INFORMATION SHOWN Block Start

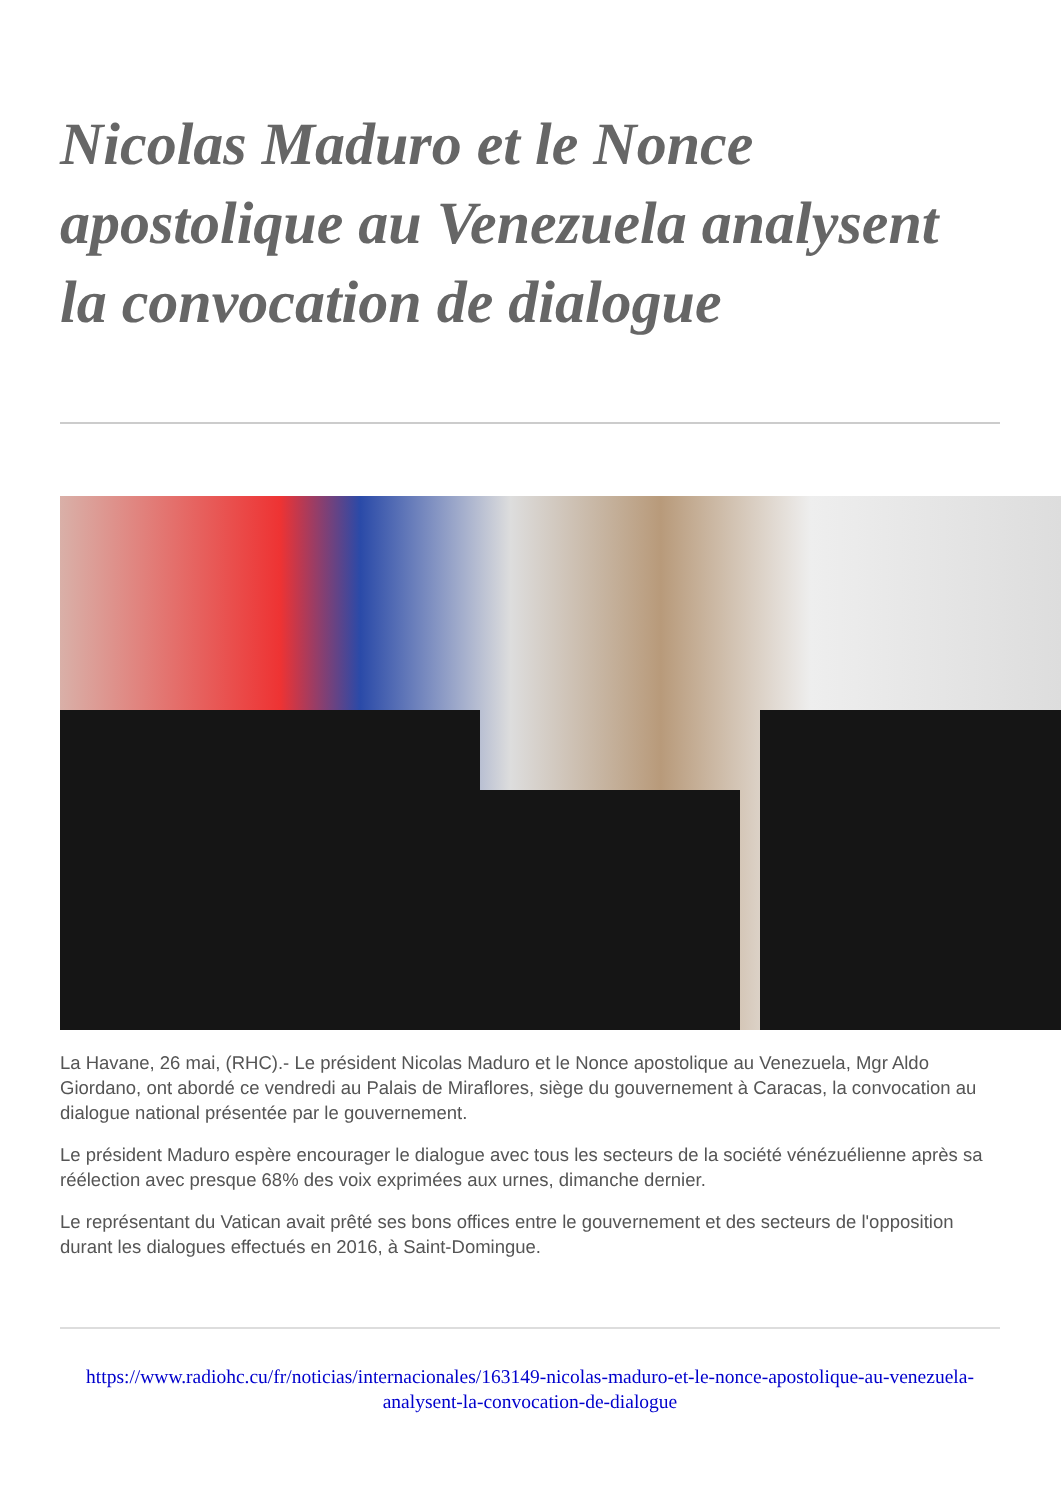Nicolas Maduro et le Nonce apostolique au Venezuela analysent la convocation de dialogue
La Havane, 26 mai, (RHC).- Le président Nicolas Maduro et le Nonce apostolique au Venezuela, Mgr Aldo Giordano, ont abordé ce vendredi au Palais de Miraflores, siège du gouvernement à Caracas, la convocation au dialogue national présentée par le gouvernement.
Le président Maduro espère encourager le dialogue avec tous les secteurs de la société vénézuélienne après sa réélection avec presque 68% des voix exprimées aux urnes, dimanche dernier.
Le représentant du Vatican avait prêté ses bons offices entre le gouvernement et des secteurs de l'opposition durant les dialogues effectués en 2016, à Saint-Domingue.
https://www.radiohc.cu/fr/noticias/internacionales/163149-nicolas-maduro-et-le-nonce-apostolique-au-venezuela-analysent-la-convocation-de-dialogue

INFORMATION SHOWN Block End

From the line containing "Le représentant du" through the end of the material, print each line exactly as it appears.

Le représentant du Vatican avait prêté ses bons offices entre le gouvernement et des secteurs de l'opposition durant les dialogues effectués en 2016, à Saint-Domingue.
https://www.radiohc.cu/fr/noticias/internacionales/163149-nicolas-maduro-et-le-nonce-apostolique-au-venezuela-analysent-la-convocation-de-dialogue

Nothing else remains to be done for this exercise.